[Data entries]
-- Opening Marker --

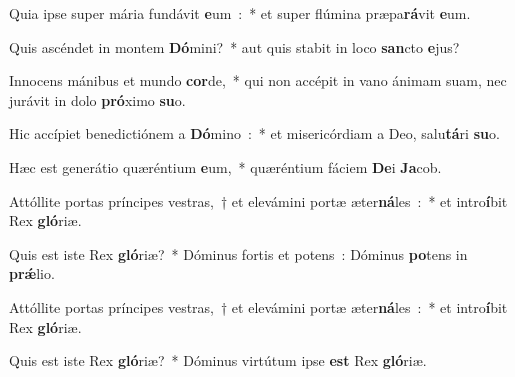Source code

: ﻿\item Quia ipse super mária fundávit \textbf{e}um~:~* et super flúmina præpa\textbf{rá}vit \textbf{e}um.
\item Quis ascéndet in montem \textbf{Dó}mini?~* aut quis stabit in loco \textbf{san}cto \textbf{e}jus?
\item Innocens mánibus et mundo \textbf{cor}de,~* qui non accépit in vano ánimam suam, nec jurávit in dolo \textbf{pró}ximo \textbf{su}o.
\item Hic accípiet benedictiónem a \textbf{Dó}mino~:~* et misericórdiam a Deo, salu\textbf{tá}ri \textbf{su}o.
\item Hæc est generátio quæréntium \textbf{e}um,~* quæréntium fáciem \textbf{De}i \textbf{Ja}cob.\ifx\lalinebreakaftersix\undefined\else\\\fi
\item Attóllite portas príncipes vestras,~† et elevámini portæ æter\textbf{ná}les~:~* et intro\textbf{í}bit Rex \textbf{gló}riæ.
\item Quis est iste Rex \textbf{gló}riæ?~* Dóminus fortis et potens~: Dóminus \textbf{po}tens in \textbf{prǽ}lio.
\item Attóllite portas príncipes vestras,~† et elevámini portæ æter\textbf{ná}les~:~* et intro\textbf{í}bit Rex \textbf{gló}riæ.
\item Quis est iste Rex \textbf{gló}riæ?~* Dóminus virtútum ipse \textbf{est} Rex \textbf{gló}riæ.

-- Closing Marker --
-- Opening Marker --

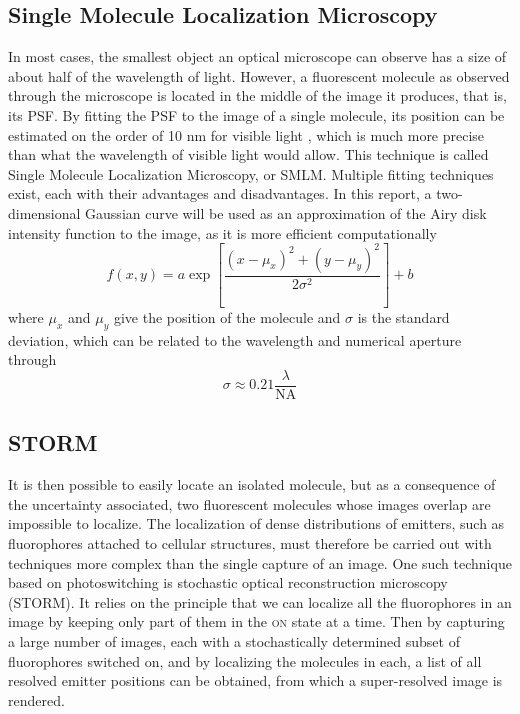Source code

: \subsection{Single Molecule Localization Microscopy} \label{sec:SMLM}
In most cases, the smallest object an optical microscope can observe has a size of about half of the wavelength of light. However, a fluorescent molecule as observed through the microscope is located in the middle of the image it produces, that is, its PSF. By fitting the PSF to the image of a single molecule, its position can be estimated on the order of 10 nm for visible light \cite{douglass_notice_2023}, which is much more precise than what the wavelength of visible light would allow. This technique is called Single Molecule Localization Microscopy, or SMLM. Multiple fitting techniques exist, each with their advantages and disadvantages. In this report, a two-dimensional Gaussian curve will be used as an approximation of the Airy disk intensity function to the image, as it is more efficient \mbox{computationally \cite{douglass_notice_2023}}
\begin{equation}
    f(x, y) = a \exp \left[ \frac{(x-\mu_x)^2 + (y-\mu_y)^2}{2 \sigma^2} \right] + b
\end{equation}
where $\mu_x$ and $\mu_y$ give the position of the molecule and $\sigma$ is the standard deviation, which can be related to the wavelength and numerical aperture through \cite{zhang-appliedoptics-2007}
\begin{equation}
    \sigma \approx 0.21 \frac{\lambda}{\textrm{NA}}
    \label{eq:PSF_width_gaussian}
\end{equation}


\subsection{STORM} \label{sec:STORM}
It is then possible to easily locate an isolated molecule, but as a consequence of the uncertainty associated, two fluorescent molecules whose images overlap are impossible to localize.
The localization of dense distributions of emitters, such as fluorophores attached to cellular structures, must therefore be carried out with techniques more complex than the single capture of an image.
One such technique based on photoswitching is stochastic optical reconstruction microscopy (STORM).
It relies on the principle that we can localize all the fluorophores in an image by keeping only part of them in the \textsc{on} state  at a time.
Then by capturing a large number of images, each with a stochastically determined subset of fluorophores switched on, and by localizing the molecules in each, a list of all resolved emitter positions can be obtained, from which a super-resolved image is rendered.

-- Closing Marker --
-- Opening Marker --

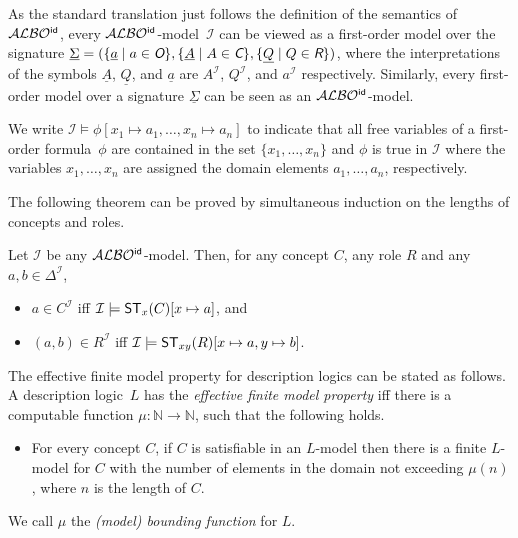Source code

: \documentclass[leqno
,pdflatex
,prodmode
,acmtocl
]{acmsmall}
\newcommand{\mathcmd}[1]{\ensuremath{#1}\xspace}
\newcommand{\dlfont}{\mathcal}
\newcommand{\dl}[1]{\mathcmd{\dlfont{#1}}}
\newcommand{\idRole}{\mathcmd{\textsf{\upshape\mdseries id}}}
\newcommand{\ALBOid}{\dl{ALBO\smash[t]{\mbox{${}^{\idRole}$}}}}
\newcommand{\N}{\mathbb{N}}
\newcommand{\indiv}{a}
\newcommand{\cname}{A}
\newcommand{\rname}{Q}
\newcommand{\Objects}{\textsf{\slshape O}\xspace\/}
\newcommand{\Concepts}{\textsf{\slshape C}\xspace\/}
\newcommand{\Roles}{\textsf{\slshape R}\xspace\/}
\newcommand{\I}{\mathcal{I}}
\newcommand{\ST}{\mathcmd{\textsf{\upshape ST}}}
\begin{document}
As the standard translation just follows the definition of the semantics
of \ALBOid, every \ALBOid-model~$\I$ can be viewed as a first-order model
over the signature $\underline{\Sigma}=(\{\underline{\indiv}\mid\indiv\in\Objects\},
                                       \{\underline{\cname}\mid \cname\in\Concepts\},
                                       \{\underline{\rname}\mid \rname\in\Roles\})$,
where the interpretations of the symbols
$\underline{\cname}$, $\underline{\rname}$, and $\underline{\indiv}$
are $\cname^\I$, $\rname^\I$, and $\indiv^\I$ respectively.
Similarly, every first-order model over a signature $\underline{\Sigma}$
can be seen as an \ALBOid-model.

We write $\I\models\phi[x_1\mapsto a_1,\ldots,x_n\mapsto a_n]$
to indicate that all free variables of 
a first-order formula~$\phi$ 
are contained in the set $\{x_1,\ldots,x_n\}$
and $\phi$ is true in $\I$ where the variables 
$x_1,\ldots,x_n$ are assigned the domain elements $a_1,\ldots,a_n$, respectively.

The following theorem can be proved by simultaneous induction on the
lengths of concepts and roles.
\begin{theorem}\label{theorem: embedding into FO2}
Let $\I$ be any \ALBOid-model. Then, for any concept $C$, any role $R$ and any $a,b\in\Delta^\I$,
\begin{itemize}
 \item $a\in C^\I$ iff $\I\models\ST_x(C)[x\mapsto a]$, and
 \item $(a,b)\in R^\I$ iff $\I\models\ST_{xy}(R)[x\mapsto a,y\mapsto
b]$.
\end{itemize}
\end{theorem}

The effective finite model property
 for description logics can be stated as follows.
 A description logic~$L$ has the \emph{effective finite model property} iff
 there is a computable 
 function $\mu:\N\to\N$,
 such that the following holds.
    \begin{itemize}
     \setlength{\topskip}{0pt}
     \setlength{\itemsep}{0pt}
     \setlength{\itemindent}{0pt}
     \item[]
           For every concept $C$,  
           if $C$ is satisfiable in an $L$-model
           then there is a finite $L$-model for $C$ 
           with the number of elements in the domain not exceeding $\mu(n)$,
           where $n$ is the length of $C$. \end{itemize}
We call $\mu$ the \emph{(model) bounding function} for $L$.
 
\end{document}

-- Closing Marker --

## Request
Tally each line in the data that holds the word "mathcmd"; write only the total.

## Result of the exercise
4